→ WORK ORDER:
Your reply should consist solely of the number of lines in the data that contain "AperFunction".

→ TASK INPUTS:
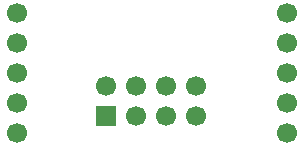
<source format=gbr>
G04 DipTrace 3.1.0.1*
G04 BottomMask.gbr*
%MOIN*%
G04 #@! TF.FileFunction,Soldermask,Bot*
G04 #@! TF.Part,Single*
%ADD22C,0.066929*%
%ADD24R,0.066929X0.066929*%
%FSLAX26Y26*%
G04*
G70*
G90*
G75*
G01*
G04 BotMask*
%LPD*%
D24*
X735827Y500787D3*
D22*
Y600787D3*
X835827Y500787D3*
Y600787D3*
X935827Y500787D3*
Y600787D3*
X1035827Y500787D3*
Y600787D3*
X1339764Y441255D3*
Y541255D3*
Y641255D3*
Y741255D3*
Y841255D3*
X439764Y441339D3*
Y541339D3*
Y641339D3*
Y741339D3*
Y841339D3*
M02*

</source>
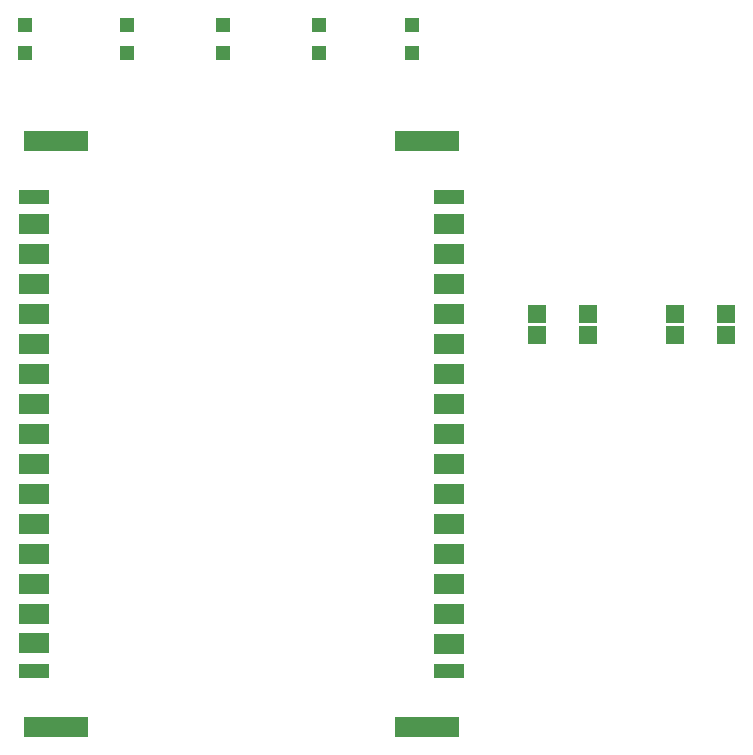
<source format=gbr>
%TF.GenerationSoftware,Altium Limited,Altium Designer,25.2.1 (25)*%
G04 Layer_Color=8421504*
%FSLAX45Y45*%
%MOMM*%
%TF.SameCoordinates,918F7520-6D5E-4649-A0F8-73A0CF3CBC90*%
%TF.FilePolarity,Positive*%
%TF.FileFunction,Paste,Top*%
%TF.Part,Single*%
G01*
G75*
%TA.AperFunction,ConnectorPad*%
%ADD10R,2.54000X1.29000*%
%ADD11R,2.54000X1.78000*%
%ADD12R,5.50000X1.75000*%
%TA.AperFunction,SMDPad,CuDef*%
%ADD13R,1.55620X1.50464*%
%ADD14R,1.15000X1.15000*%
D10*
X6766205Y4766707D02*
D03*
Y753507D02*
D03*
X3248748Y4766975D02*
D03*
X3248305Y753507D02*
D03*
D11*
X6766205Y4030107D02*
D03*
Y4284107D02*
D03*
Y3776107D02*
D03*
Y4538107D02*
D03*
Y3522107D02*
D03*
Y3014107D02*
D03*
Y3268107D02*
D03*
Y2760107D02*
D03*
Y2252107D02*
D03*
Y2506107D02*
D03*
Y1998107D02*
D03*
Y1744107D02*
D03*
Y1490107D02*
D03*
Y982107D02*
D03*
Y1236107D02*
D03*
X3249285Y4537546D02*
D03*
X3248269Y4285659D02*
D03*
X3247253Y4030725D02*
D03*
X3248305Y3776107D02*
D03*
Y3268107D02*
D03*
Y3522107D02*
D03*
Y3014107D02*
D03*
Y2506107D02*
D03*
Y2760107D02*
D03*
Y1998107D02*
D03*
Y1490107D02*
D03*
Y2252107D02*
D03*
X3245765Y1744107D02*
D03*
X3248305Y1236107D02*
D03*
Y984647D02*
D03*
D12*
X6576905Y5242207D02*
D03*
X6579405Y279707D02*
D03*
X3431905Y5242207D02*
D03*
X3434405Y279707D02*
D03*
D13*
X7942598Y3592922D02*
D03*
Y3773078D02*
D03*
X7510168Y3592922D02*
D03*
Y3773078D02*
D03*
X9106079Y3592922D02*
D03*
Y3773079D02*
D03*
X8678089Y3592922D02*
D03*
Y3773079D02*
D03*
D14*
X6447400Y6222300D02*
D03*
Y5987300D02*
D03*
X5660000Y6222300D02*
D03*
Y5987300D02*
D03*
X4847200Y6222300D02*
D03*
Y5987300D02*
D03*
X4034400Y6222300D02*
D03*
Y5987300D02*
D03*
X3170800Y6222300D02*
D03*
Y5987300D02*
D03*
%TF.MD5,00d38e0c3114ab4a1f7895db6e5abe9c*%
M02*

</source>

→ RESPONSE:
2